In versions prior to 1.2, every object on the heap is in one of three states from the perspective of the garbage collector: reachable, resurrectable, or unreachable. An object is in the reachable state if the garbage collector can "reach" the object by tracing out the graph of object references starting with the root nodes. Every object begins its life in the reachable state, and stays reachable so long as the program maintains at least one reachable reference to the object. As soon as the program releases all references to an object, however, the object becomes resurrectable.

An object is in the resurrectable state if it is not currently reachable by tracing the graph of references starting with the root nodes, but could potentially be made reachable again later when the garbage collector executes some finalizer. All objects, not just objects that declare a finalize() method, pass through the resurrectable state. As mentioned in the previous section, the finalizer for an object may "resurrect" itself or any other resurrectable object by making the objects reachable again. Because any object in the resurrectable state could potentially be made reachable again by its own or some other object's finalize() method, the garbage collector cannot reclaim the memory occupied by a resurrectable object before it makes certain the object won't be brought back to life through the execution of a finalizer. By running the finalizers of all resurrectable objects that declare a finalize() method, the garbage collector will transform the state of all resurrectable objects, either back to the reachable state (for objects that get resurrected), or forward to the unreachable state.

The unreachable state indicates not only that an object is no longer reachable, but also that the object cannot be made reachable again through the execution of some finalizer. Unreachable objects can no longer have any affect on the running program. The garbage collector, therefore, is free to reclaim the memory they occupy.

In version 1.2, the three original reachability states -- reachable, resurrectable, and unreachable -- were augmented by three new states: softly, weakly, and phantom reachable. Because these three new states represent three new (progressively weaker) kinds of reachability, the state known simply as "reachable" in versions prior to 1.2 is called "strongly reachable" starting with 1.2. Any object referenced directly from a root node, such as a local variable, is strongly reachable. Likewise, any object referenced directly from an instance variable of a strongly reachable object is strongly reachable.

Saved entries:
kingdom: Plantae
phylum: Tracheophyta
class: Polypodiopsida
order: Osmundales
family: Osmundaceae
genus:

STATED EXERCISE:
Reproduce the passage on object reachability states between "In versions prior to 1.2, every" and "object becomes resurrectable.", inclusive. These rows have no connection to the passage on object reachability states.

OUTPUT OF THE EXERCISE:
In versions prior to 1.2, every object on the heap is in one of three states from the perspective of the garbage collector: reachable, resurrectable, or unreachable. An object is in the reachable state if the garbage collector can "reach" the object by tracing out the graph of object references starting with the root nodes. Every object begins its life in the reachable state, and stays reachable so long as the program maintains at least one reachable reference to the object. As soon as the program releases all references to an object, however, the object becomes resurrectable.